● TASK PROMPT:
Write everything in the listing from the very start down to the line containing "на бранша, каза" as a JSON list of strings, one string per line, leaving out blank lines.
═══ RECORDS PROVIDED
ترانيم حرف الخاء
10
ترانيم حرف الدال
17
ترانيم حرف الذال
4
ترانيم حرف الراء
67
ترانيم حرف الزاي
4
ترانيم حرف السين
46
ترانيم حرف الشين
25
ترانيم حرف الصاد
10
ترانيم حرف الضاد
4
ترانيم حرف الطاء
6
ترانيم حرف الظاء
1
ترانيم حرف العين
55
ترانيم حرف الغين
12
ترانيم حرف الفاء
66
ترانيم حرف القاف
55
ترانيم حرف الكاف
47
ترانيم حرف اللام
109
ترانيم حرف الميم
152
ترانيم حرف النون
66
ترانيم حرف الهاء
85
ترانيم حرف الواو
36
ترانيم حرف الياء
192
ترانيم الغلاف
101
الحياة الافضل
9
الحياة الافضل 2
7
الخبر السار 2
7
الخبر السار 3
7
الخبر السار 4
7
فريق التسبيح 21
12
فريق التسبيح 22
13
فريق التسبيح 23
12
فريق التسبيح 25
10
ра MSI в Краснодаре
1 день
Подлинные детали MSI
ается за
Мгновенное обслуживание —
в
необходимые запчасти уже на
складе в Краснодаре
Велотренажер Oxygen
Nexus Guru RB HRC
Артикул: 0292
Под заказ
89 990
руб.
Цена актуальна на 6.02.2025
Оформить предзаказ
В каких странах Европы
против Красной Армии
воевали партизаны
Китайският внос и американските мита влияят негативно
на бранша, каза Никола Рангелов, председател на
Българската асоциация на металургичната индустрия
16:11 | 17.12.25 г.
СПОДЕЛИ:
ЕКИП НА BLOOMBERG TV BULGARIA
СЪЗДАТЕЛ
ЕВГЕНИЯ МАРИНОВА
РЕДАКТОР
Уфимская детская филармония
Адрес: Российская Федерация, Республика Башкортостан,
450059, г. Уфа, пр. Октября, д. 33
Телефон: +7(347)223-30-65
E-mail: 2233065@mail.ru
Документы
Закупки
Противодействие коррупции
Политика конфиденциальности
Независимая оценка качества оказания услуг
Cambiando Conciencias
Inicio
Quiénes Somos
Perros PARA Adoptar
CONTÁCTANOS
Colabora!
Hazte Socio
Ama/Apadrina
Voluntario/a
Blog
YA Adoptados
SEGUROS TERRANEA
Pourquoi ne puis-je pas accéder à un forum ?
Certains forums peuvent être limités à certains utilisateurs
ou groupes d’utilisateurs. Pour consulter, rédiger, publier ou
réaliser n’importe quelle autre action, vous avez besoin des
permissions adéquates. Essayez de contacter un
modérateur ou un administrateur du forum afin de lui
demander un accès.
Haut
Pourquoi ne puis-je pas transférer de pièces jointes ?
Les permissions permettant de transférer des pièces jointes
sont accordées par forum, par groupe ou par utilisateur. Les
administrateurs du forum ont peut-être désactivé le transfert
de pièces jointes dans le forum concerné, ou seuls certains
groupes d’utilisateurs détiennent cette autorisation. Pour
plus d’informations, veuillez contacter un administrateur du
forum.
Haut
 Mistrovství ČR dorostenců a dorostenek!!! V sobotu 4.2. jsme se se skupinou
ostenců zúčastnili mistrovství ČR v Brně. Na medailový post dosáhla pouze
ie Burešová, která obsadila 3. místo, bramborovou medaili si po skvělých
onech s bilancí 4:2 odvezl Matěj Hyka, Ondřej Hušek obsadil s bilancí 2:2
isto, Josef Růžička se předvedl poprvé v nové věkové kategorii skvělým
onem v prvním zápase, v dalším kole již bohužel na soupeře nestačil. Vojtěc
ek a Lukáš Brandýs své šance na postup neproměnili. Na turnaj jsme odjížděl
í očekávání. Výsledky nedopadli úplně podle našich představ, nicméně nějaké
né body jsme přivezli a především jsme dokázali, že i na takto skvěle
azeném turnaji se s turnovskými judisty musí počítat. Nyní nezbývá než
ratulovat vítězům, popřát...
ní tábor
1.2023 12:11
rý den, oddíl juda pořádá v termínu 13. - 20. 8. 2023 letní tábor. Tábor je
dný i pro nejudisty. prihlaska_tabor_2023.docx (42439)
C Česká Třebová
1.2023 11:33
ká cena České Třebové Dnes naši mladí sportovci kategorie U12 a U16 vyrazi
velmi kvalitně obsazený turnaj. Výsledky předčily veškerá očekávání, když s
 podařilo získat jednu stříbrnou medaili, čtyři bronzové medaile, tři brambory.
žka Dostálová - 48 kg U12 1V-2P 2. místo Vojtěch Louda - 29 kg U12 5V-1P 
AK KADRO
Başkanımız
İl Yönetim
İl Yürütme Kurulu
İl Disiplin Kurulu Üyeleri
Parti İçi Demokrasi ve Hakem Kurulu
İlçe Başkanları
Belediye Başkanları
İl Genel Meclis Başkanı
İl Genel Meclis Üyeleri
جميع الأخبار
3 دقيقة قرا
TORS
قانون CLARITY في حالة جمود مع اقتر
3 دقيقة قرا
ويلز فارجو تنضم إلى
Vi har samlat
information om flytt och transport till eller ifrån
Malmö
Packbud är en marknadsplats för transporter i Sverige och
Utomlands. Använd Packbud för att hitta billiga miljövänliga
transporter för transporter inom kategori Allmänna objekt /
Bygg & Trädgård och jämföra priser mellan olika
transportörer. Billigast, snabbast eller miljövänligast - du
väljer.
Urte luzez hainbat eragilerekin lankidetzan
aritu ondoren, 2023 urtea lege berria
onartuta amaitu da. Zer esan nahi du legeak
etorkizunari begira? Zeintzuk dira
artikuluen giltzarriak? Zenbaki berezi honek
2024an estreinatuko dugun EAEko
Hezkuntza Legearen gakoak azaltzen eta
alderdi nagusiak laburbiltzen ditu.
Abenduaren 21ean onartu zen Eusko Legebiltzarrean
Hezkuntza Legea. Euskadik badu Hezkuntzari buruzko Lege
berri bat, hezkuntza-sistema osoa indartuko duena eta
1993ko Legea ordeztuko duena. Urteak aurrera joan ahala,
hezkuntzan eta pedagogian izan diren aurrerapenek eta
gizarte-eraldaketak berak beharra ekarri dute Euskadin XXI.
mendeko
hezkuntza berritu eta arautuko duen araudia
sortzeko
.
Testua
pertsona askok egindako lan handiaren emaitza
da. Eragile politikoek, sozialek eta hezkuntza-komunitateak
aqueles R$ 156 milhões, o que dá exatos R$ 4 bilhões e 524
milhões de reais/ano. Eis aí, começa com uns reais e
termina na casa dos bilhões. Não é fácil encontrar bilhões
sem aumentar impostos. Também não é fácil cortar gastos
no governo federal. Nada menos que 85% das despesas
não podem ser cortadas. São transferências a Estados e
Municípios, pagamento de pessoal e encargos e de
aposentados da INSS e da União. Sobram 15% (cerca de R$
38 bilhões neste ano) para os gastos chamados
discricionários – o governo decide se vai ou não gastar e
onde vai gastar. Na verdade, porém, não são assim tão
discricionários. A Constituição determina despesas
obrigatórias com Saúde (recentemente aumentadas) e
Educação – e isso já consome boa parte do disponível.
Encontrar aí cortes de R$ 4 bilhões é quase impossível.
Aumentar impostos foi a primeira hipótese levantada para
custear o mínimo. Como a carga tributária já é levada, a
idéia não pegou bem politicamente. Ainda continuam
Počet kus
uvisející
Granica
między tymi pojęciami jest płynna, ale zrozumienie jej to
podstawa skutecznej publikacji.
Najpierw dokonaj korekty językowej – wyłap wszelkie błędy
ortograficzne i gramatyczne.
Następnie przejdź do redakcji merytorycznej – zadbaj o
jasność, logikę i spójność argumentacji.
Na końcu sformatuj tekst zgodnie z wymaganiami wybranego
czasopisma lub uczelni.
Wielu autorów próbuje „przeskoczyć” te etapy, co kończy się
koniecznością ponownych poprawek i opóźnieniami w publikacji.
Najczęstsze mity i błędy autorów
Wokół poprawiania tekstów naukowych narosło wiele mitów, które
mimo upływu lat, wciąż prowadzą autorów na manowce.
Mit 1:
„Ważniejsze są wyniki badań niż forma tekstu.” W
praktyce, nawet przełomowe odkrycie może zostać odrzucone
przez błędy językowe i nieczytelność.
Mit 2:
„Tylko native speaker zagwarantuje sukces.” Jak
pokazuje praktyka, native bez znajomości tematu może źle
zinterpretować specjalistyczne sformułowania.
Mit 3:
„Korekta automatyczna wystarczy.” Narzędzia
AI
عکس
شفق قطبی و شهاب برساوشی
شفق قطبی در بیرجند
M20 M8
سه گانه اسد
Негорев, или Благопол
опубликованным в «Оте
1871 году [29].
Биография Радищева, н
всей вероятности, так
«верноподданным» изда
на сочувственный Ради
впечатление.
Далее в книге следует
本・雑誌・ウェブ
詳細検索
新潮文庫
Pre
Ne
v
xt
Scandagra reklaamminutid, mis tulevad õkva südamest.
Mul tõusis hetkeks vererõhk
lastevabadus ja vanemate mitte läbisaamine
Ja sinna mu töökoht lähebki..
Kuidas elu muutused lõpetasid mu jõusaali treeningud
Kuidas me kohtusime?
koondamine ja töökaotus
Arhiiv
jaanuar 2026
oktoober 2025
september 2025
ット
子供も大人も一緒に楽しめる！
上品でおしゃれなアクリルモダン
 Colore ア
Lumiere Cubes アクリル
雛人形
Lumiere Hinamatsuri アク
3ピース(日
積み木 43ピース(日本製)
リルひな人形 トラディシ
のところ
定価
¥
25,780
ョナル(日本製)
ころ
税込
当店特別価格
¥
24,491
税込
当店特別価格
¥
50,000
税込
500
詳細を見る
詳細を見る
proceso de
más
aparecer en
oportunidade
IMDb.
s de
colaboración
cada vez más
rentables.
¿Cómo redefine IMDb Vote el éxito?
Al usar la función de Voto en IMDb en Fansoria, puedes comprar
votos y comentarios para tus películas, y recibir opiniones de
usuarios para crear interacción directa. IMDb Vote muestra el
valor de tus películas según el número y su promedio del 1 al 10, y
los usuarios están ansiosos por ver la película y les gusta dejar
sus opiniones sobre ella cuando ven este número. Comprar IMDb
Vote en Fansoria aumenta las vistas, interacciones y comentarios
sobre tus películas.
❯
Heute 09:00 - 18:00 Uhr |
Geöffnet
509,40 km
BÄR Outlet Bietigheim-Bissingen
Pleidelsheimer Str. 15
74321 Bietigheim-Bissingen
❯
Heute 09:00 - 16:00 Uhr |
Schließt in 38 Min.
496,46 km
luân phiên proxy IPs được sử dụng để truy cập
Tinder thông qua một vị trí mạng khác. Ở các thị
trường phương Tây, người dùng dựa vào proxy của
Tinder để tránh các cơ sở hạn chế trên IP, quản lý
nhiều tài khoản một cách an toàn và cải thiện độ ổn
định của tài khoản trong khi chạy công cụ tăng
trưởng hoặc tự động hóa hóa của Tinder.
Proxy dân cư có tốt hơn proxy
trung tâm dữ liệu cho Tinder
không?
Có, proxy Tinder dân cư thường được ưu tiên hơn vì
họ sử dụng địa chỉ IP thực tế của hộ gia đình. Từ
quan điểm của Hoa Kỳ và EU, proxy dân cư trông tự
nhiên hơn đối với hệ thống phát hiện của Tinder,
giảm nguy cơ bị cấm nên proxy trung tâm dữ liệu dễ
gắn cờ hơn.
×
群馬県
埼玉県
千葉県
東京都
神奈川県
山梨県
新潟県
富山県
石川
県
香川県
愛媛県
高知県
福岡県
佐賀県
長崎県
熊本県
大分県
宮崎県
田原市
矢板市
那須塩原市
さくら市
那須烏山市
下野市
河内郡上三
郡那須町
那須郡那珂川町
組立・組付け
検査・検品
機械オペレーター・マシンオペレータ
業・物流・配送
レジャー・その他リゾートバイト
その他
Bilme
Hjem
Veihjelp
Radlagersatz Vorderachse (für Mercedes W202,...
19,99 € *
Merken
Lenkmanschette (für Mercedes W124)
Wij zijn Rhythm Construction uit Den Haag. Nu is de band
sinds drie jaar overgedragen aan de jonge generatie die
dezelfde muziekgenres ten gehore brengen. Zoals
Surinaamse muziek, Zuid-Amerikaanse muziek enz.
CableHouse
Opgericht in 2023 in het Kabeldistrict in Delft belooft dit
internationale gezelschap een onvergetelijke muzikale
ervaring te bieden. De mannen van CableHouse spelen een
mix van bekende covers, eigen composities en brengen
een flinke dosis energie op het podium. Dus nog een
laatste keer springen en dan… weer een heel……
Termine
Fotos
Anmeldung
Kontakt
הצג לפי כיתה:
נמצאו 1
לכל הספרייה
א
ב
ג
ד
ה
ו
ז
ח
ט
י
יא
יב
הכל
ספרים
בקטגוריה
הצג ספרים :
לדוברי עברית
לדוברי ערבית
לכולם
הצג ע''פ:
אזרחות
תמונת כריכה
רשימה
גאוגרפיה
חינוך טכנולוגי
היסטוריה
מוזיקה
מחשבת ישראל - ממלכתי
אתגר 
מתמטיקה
══════
● RESPONSE BOX:
[
  "ترانيم حرف الخاء",
  "10",
  "ترانيم حرف الدال",
  "17",
  "ترانيم حرف الذال",
  "4",
  "ترانيم حرف الراء",
  "67",
  "ترانيم حرف الزاي",
  "4",
  "ترانيم حرف السين",
  "46",
  "ترانيم حرف الشين",
  "25",
  "ترانيم حرف الصاد",
  "10",
  "ترانيم حرف الضاد",
  "4",
  "ترانيم حرف الطاء",
  "6",
  "ترانيم حرف الظاء",
  "1",
  "ترانيم حرف العين",
  "55",
  "ترانيم حرف الغين",
  "12",
  "ترانيم حرف الفاء",
  "66",
  "ترانيم حرف القاف",
  "55",
  "ترانيم حرف الكاف",
  "47",
  "ترانيم حرف اللام",
  "109",
  "ترانيم حرف الميم",
  "152",
  "ترانيم حرف النون",
  "66",
  "ترانيم حرف الهاء",
  "85",
  "ترانيم حرف الواو",
  "36",
  "ترانيم حرف الياء",
  "192",
  "ترانيم الغلاف",
  "101",
  "الحياة الافضل",
  "9",
  "الحياة الافضل 2",
  "7",
  "الخبر السار 2",
  "7",
  "الخبر السار 3",
  "7",
  "الخبر السار 4",
  "7",
  "فريق التسبيح 21",
  "12",
  "فريق التسبيح 22",
  "13",
  "فريق التسبيح 23",
  "12",
  "فريق التسبيح 25",
  "10",
  "ра MSI в Краснодаре",
  "1 день",
  "Подлинные детали MSI",
  "ается за",
  "Мгновенное обслуживание —",
  "в",
  "необходимые запчасти уже на",
  "складе в Краснодаре",
  "Велотренажер Oxygen",
  "Nexus Guru RB HRC",
  "Артикул: 0292",
  "Под заказ",
  "89 990",
  "руб.",
  "Цена актуальна на 6.02.2025",
  "Оформить предзаказ",
  "В каких странах Европы",
  "против Красной Армии",
  "воевали партизаны",
  "Китайският внос и американските мита влияят негативно",
  "на бранша, каза Никола Рангелов, председател на"
]